**Task directions**
Can you write out every line from the start of the records below through the line containing "(326, 476) none", leaving out any pictures?

_____

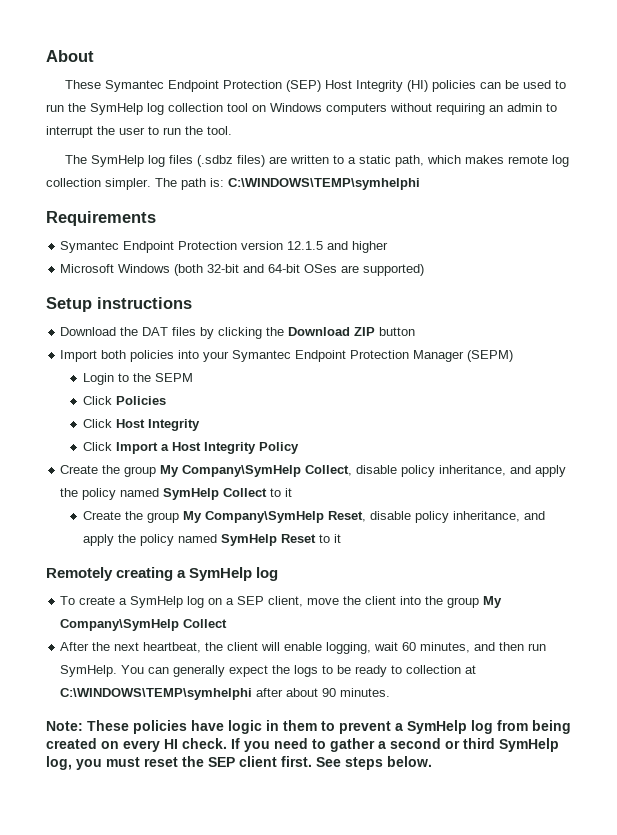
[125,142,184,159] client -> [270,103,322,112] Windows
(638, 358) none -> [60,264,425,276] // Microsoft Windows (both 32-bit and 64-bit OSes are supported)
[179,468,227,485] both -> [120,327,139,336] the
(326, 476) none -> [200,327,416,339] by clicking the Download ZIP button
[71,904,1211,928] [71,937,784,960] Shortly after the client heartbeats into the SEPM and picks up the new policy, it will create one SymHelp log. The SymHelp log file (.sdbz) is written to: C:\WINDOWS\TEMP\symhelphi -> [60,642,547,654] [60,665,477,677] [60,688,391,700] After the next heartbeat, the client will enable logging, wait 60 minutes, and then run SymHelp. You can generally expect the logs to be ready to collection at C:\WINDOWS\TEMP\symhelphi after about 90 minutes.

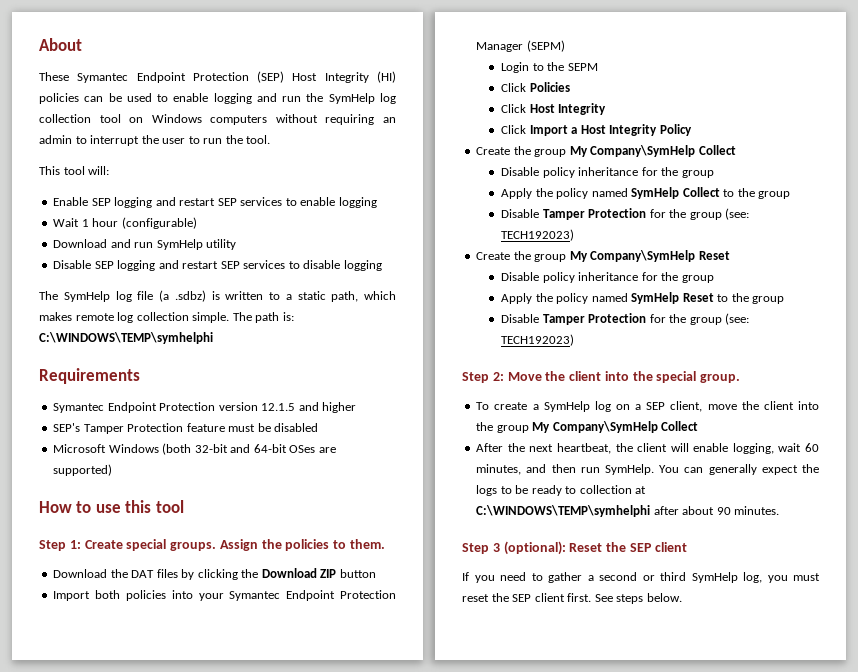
(567, 84) none -> [173,93,277,104] enable logging and
(232, 130) none -> [39,166,110,175] [53,197,377,208] [53,217,197,229] [53,239,237,250] [53,260,382,271] // This tool will: // Enable SEP logging and restart SEP services to enable logging // Wait 1 hour (configurable) // Download and run SymHelp utility // Disable SEP logging and restart SEP services to disable logging
[169,155,288,167] files (.sdbz files) are -> [137,290,220,302] file (a .sdbz) is
[105,178,151,190] simpler. -> [192,312,230,323] simple.
(389, 247) none -> [53,423,319,434] // SEP's Tamper Protection feature must be disabled
[46,297,192,312] Setup instructions -> [39,500,184,513] [39,539,386,551] How to use this tool // Step 1: Create special groups. Assign the policies to them.
[305,465,567,477] Collect, disable policy inheritance, and apply -> [698,145,736,155] [501,167,714,178] [501,188,533,199] Collect // Disable policy inheritance for the group // Apply
[285,488,293,497] [83,511,546,523] [83,534,115,546] it // Create the group My Company\SymHelp Reset, disable policy inheritance, and apply -> [737,188,791,199] [501,208,750,220] [501,229,575,241] [476,250,730,262] [501,272,714,283] [501,293,533,304] the group // Disable Tamper Protection for the group (see: TECH192023) // Create the group My Company\SymHelp Reset // Disable policy inheritance for the group // Apply
[334,534,342,543] [46,567,279,581] it // Remotely creating a SymHelp log -> [731,293,785,304] [501,313,750,325] [501,334,575,346] [462,371,741,383] the group // Disable Tamper Protection for the group (see: TECH192023) // Step 2: Move the client into the special group.
[46,720,571,734] [46,738,227,752] Note: These policies have logic in them to prevent a SymHelp log from being created on every HI check. -> [462,541,687,555] Step 3 (optional): Reset the SEP client //

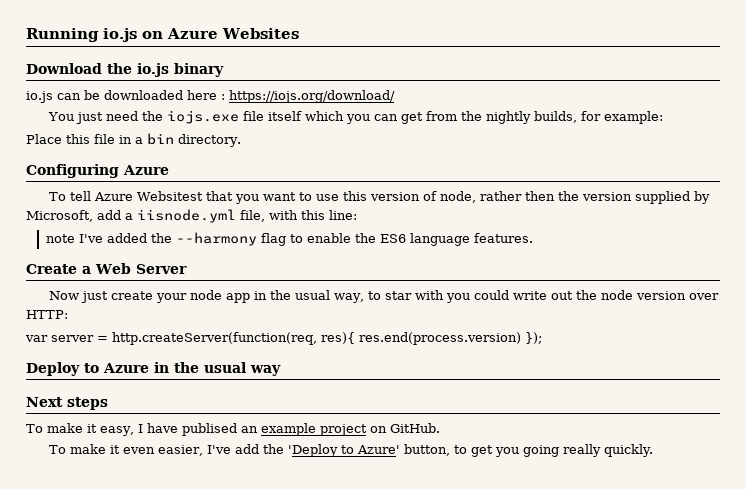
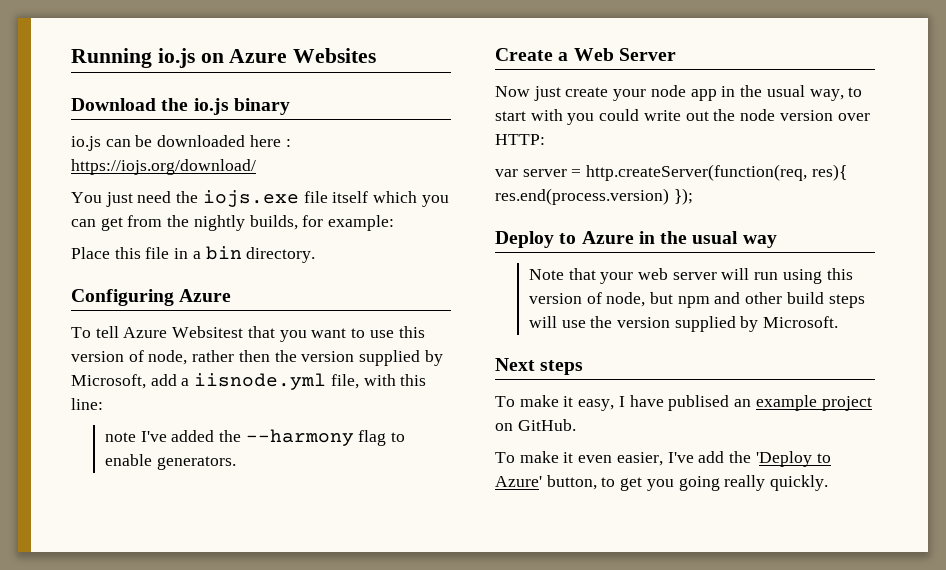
[355,233,534,246] the ES6 language features. -> [156,456,236,470] generators.
[384,291,412,300] star -> [495,111,526,121] start
(281, 370) none -> [528,268,853,284] [528,292,865,308] [528,316,839,332] // Note that your web server will run using this version of node, but npm and other build steps will use the version supplied by Microsoft.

_____

**Answer to this exercise**
[125,142,184,159] client -> [270,103,322,112] Windows
(638, 358) none -> [60,264,425,276] // Microsoft Windows (both 32-bit and 64-bit OSes are supported)
[179,468,227,485] both -> [120,327,139,336] the
(326, 476) none -> [200,327,416,339] by clicking the Download ZIP button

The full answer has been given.